SUPPLIED TEXT.
>>>>>

Thursday, November 15, 2007

Lions & Tigers & Bears (Oh My!)

Now that I'm officially in my "off-season", for the most part I get to do what I want (in work out terms. No bank robbing for me, streaking through the streets, or watching the entire Lord Of The Rings Extended Trilogy + special features again, thank you very much!). Sure, I'm running my last half-marathon of the season next weekend, but it's more for fun. A final "hurrah" for the 2007 season. It's a chance to do a new race, visit a local venue (a mere 30 minutes away), go fast, and enjoy the stress-free residual speed left over from last weekend's taper (before it finally wears off).

Today dawned beautiful, crisp, cool, clear, and windy. I enjoyed a great breakfast of scrambled eggs + ketchup (natural mellowing agents), a ruby red grapefruit, new Quaker Apples & Cinnamon hot cereal, and a very large cup of coffee with french vanilla creamer (okay - a few large cups of coffee with creamer! Note the plural). I guess that's one of the things I love about the off-season, or the week after a big race: the post-race high continues on for a few days, and I get to really relax and enjoy life. Same thing after a long run or difficult workout, I suppose. A great sense of accomplishment after a tough physical exertion - practice OR race - is ten times better when followed by a hearty breakfast or big meal. Nothing starts out the day like a great run in the pre-dawn light, followed by a great cup of coffee overlooking the misty forest.

<<<<<

(Stored records)
>>>>>

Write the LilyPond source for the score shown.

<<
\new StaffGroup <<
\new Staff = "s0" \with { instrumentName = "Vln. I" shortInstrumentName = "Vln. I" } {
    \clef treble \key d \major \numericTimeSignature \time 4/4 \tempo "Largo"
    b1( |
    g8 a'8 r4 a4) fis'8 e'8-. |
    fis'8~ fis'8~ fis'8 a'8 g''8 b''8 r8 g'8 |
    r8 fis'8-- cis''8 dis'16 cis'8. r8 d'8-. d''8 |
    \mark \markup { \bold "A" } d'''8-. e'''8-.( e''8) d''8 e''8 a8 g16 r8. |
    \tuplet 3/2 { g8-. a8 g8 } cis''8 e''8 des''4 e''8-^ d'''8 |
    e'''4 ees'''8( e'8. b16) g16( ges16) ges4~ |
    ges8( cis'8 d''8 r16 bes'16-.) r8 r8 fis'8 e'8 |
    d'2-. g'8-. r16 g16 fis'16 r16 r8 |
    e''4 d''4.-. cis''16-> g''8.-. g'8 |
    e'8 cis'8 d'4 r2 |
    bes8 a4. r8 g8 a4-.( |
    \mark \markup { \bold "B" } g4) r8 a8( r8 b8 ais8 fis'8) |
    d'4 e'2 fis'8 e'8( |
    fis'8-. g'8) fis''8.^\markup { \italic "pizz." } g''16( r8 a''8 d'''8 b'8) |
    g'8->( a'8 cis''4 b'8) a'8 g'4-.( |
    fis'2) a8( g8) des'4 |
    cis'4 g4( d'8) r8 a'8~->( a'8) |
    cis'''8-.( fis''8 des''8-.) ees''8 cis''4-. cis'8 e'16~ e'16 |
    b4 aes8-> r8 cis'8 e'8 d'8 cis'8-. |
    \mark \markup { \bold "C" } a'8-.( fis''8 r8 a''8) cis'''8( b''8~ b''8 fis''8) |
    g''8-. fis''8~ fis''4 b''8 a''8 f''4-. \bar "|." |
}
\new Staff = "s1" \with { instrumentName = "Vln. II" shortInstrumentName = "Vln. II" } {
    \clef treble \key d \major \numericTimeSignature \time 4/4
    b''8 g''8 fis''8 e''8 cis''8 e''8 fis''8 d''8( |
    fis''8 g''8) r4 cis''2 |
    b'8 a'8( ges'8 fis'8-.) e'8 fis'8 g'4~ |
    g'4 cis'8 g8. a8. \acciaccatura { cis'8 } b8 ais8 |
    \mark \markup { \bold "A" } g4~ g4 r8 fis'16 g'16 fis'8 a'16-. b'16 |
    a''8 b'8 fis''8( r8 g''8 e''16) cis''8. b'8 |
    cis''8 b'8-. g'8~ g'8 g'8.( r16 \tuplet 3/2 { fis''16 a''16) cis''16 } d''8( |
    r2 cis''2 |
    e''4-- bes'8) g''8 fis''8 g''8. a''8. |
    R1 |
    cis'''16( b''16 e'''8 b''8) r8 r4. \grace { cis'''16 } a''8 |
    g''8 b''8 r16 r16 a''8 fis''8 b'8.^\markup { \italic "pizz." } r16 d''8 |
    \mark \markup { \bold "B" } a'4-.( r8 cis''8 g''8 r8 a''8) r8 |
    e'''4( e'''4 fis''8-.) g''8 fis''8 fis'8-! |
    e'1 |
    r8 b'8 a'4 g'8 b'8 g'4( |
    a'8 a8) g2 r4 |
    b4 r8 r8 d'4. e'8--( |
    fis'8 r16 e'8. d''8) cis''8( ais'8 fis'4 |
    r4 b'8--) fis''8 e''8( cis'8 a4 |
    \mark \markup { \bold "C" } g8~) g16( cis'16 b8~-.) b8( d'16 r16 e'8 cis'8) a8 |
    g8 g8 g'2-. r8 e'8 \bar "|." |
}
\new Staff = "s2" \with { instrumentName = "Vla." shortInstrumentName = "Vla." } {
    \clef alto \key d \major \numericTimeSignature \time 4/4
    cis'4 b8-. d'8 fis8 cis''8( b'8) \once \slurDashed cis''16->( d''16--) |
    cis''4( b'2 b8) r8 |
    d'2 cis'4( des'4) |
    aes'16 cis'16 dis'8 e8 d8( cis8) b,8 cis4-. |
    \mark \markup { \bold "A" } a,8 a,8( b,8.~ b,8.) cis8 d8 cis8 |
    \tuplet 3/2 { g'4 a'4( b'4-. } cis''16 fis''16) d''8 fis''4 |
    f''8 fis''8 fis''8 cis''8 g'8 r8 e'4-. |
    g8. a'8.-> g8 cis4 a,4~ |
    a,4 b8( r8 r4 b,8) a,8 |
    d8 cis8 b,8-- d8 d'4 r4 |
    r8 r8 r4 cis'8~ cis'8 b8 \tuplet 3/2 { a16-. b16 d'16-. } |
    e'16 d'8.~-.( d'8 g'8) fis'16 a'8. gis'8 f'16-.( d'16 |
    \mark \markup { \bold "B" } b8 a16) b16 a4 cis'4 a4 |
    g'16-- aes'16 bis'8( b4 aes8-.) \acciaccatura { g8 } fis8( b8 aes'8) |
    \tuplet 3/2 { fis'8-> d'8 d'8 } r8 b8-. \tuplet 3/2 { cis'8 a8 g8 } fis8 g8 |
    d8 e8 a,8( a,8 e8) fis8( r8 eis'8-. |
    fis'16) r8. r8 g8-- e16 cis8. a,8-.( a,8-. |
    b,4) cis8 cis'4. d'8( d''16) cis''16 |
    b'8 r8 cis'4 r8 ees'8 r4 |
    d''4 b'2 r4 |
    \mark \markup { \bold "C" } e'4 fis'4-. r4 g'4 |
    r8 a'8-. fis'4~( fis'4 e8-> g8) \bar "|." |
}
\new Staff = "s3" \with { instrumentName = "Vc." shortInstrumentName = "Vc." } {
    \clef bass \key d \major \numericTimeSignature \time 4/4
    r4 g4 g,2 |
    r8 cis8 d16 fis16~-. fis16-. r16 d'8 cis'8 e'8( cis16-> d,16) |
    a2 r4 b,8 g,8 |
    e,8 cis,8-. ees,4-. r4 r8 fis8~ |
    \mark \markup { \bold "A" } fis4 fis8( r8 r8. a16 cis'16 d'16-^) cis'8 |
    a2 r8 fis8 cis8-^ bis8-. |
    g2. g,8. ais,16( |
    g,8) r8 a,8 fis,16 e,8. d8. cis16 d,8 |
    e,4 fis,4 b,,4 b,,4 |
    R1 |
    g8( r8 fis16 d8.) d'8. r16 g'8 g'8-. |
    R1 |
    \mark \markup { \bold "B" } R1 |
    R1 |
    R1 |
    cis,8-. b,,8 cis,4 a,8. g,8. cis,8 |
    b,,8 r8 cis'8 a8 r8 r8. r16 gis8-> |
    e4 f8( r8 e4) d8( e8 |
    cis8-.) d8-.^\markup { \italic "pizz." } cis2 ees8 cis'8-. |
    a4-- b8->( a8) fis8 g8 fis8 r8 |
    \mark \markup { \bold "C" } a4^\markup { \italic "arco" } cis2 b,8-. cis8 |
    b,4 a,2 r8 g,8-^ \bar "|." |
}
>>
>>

<<<<<

WHAT IS ASKED.
Please answer these questions using the off-season post:
1. How far away is the venue for the final half-marathon of the season?
2. What was eaten with the scrambled eggs?
3. What kind of creamer went into the coffee?

RESULT FOR THIS TASK.
1. A mere 30 minutes away.
2. Ketchup.
3. French vanilla creamer.